------ PASSAGE PROVIDED
More

janwas · 2024-05-16T10:17:51

With AVX-512 one can have a 128-byte table with one vector of lookups produced each cycle :)

celrod · 2024-05-16T10:39:51

Yes, I have an AVX512 double precision exp implementation that does this thanks to iperm2pd. This approach was also recommended by the Intel optimization manual -- a great resource.

I just went with straight math for single-precision, though.

reply

janwas · 2024-05-03T17:55:35

> which could lead to efficient encoding of AVIF photos

Efficient in what sense? HW encoders usually only explore a fraction of the search space, and in the case of JPEG often result in 3..5 bit per pixel images.

janwas · 2024-05-02T18:43:24

I'm curious what the evidence is for AVIF outperforming below 1bpp?

Have you seen this more recent data that includes AVIF? https://cloudinary.com/labs/cid22

unlord · 2024-05-02T19:28:03

> Have you seen this more recent data that includes AVIF? https://cloudinary.com/labs/cid22

The graph from Cloudinary uses libaom to do the encoding at speed preset 7 (aom s7), which is far from speed preset 0 and disables many AVIF coding tools. I do not know why this was chosen by the author, but it does not reflect AVIF performance. According to https://github.com/AOMediaCodec/libavif/issues/440#issuecomm... speed preset 8 loses 20-35% compression efficiency.
------------
------ GIVEN ENTRIES
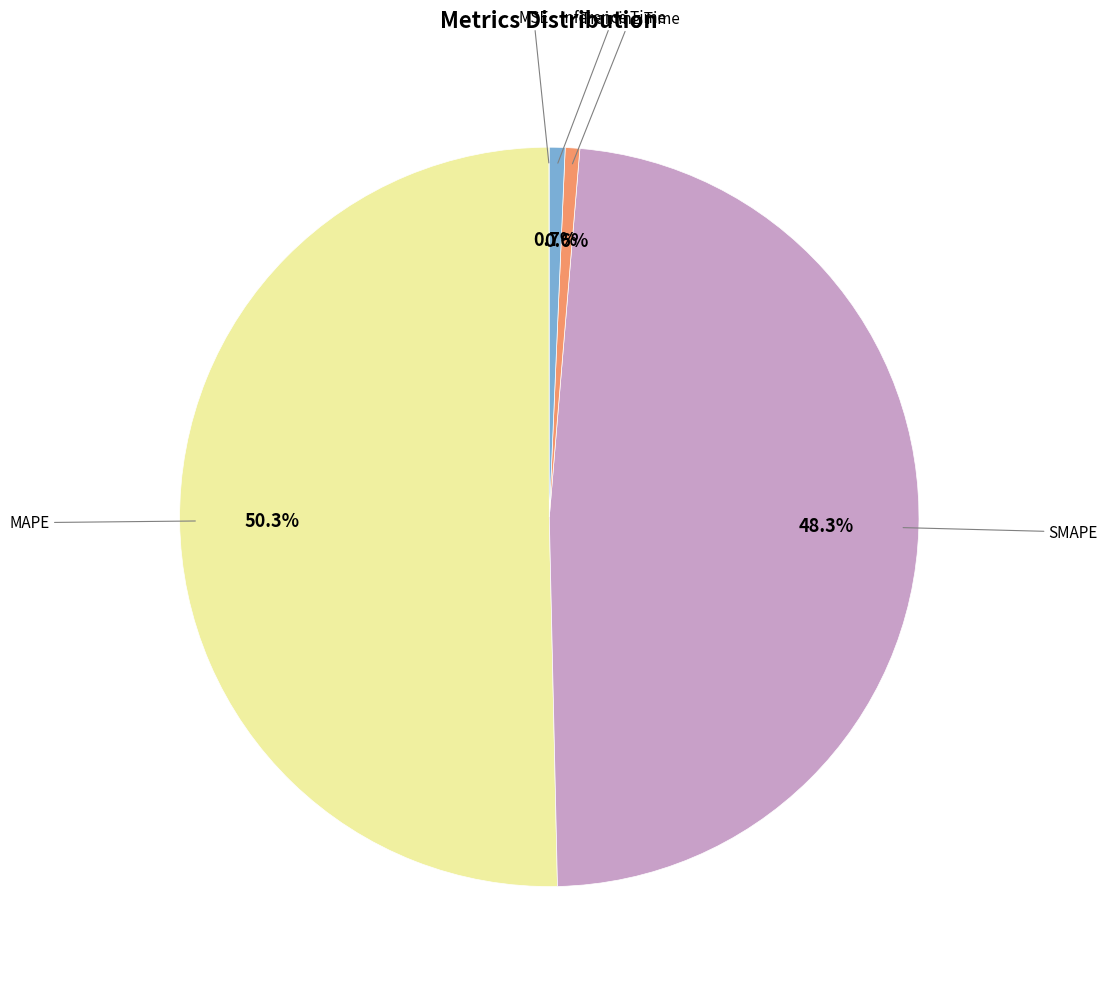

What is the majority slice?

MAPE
------------
------ GIVEN ENTRIES
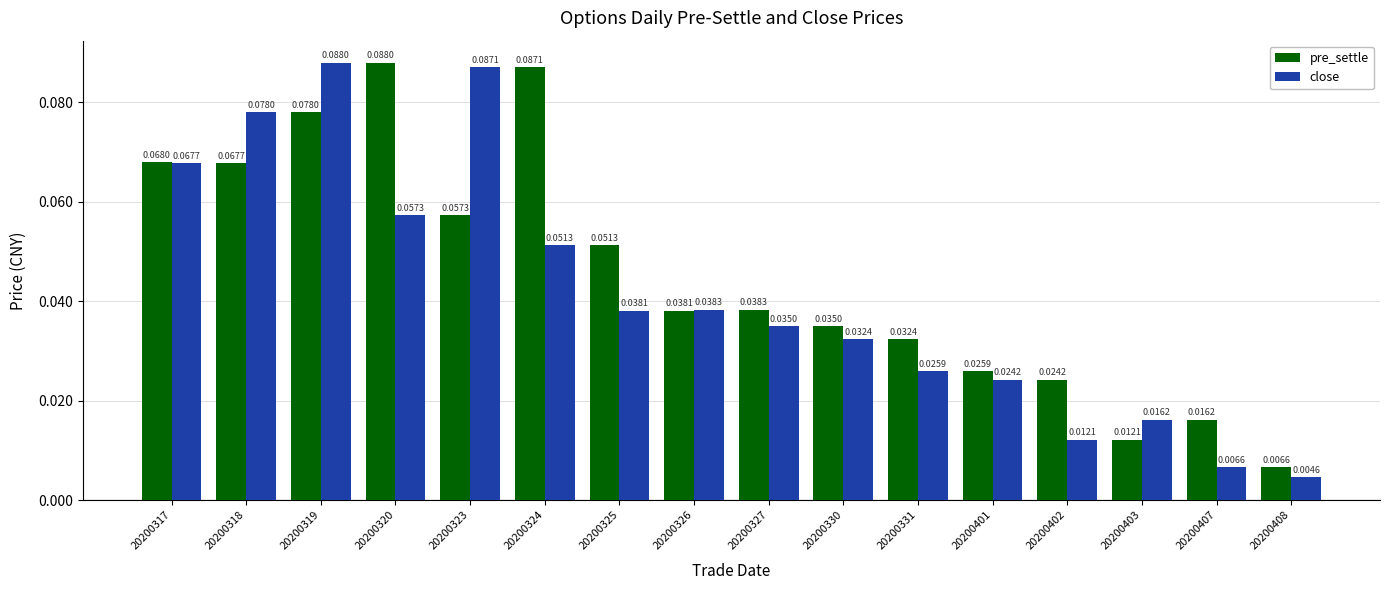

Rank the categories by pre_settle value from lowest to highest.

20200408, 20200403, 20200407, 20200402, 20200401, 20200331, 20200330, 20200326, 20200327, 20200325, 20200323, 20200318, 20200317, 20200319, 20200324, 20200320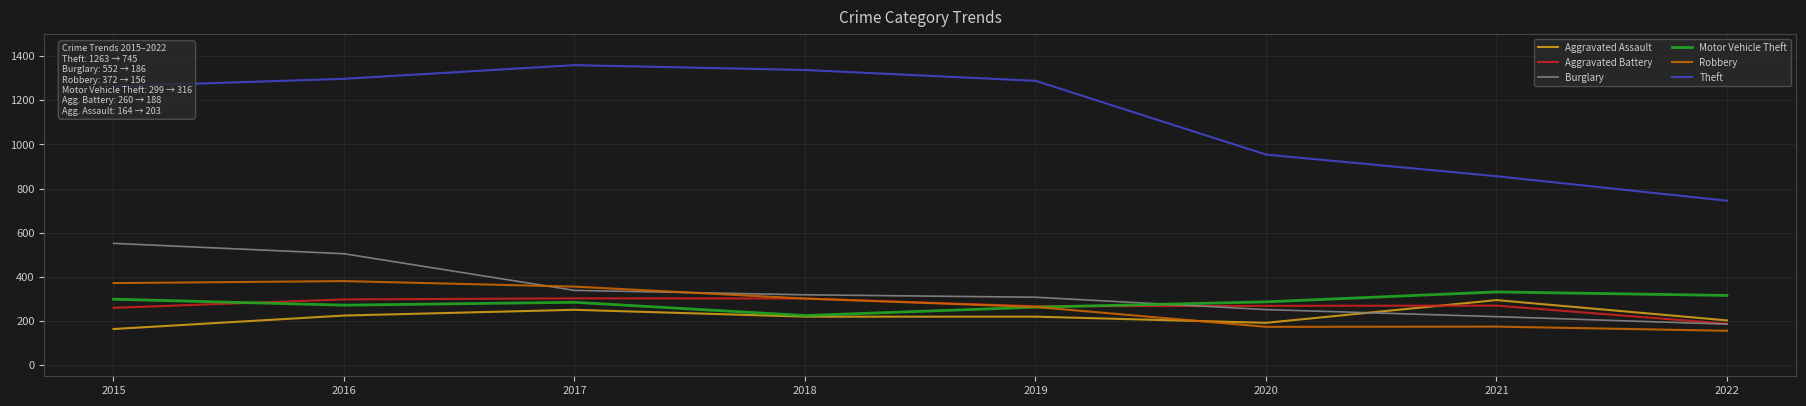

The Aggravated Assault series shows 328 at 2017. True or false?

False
------------
------ GIVEN ENTRIES
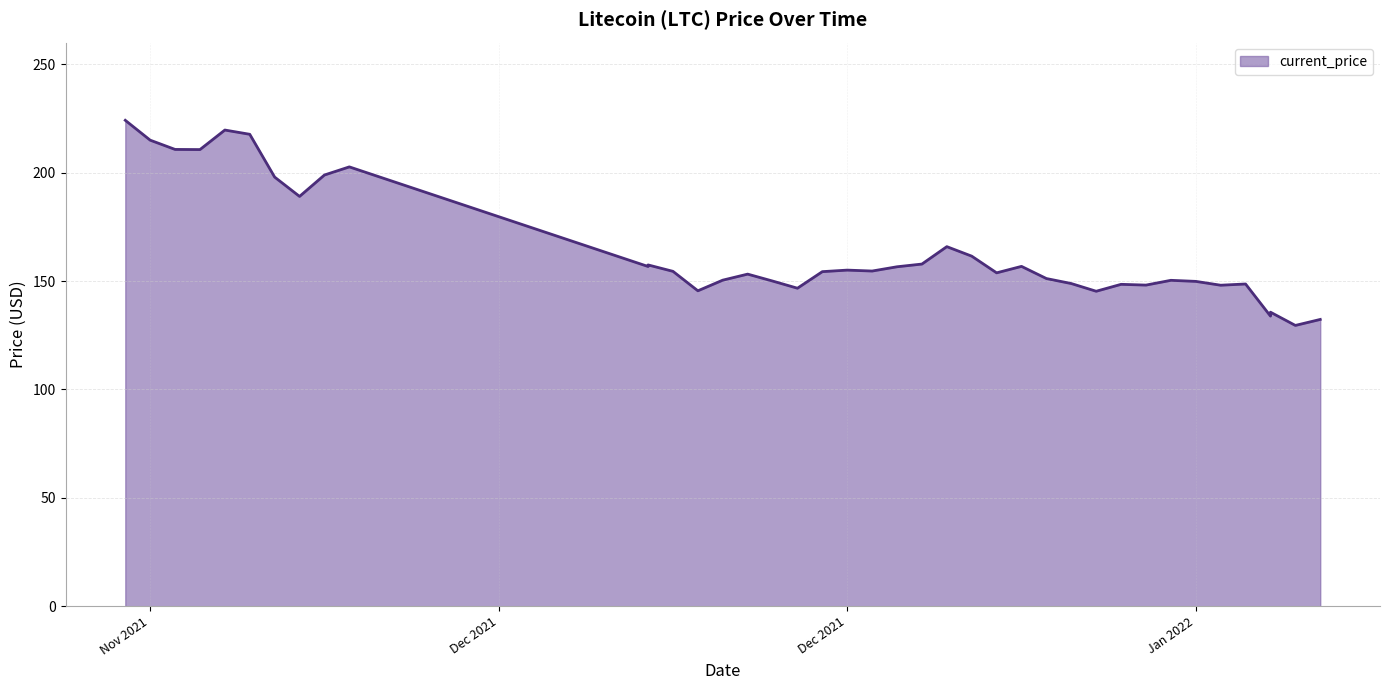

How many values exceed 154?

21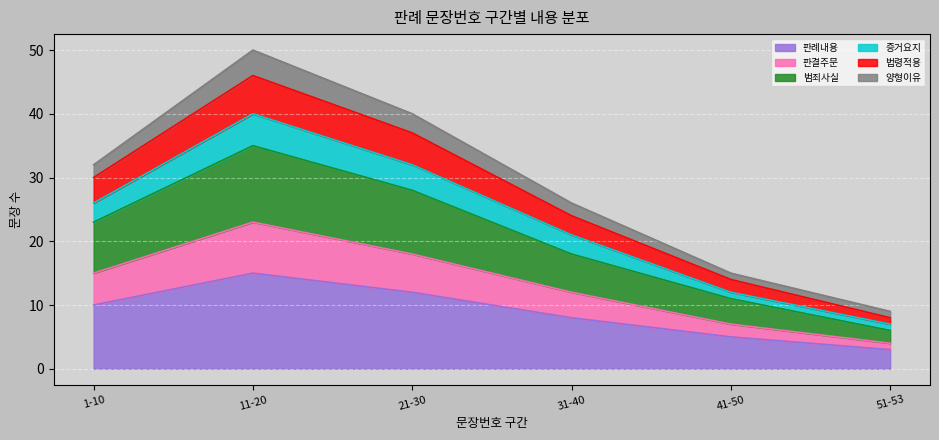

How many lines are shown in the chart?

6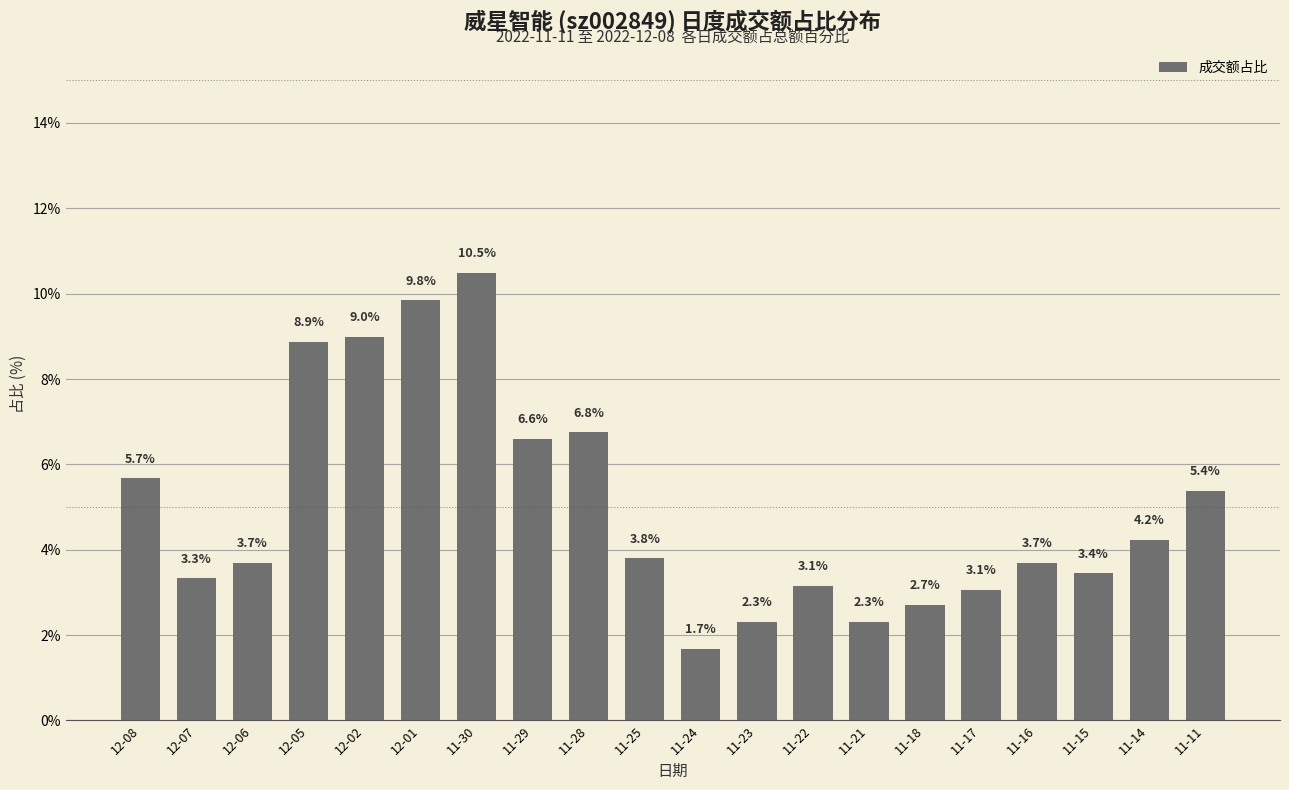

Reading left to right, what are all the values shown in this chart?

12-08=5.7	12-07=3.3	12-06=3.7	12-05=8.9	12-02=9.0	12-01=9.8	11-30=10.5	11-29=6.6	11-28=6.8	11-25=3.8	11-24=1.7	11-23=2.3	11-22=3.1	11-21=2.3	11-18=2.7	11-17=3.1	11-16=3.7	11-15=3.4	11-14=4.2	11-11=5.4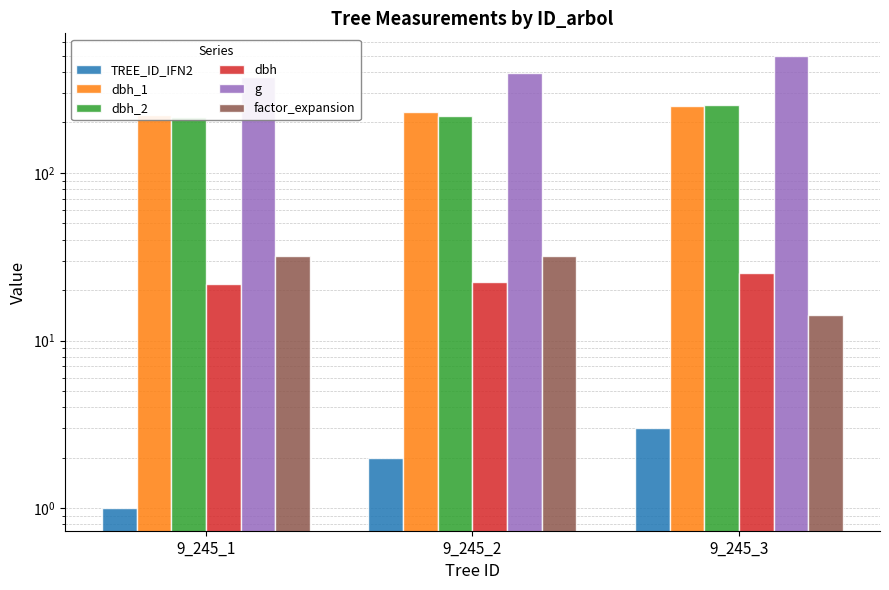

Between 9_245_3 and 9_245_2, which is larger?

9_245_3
------------
• _ABOUT THIS EXERCISE_: According to the forum thread, why does the Cloudinary graph fail to reflect AVIF performance? Answer in one to three sentences.

• _ANSWER SECTION_: The graph's encoding used libaom at speed preset 7, which is far from speed preset 0 and disables many AVIF coding tools. A linked libavif issue says speed preset 8 loses 20-35% compression efficiency.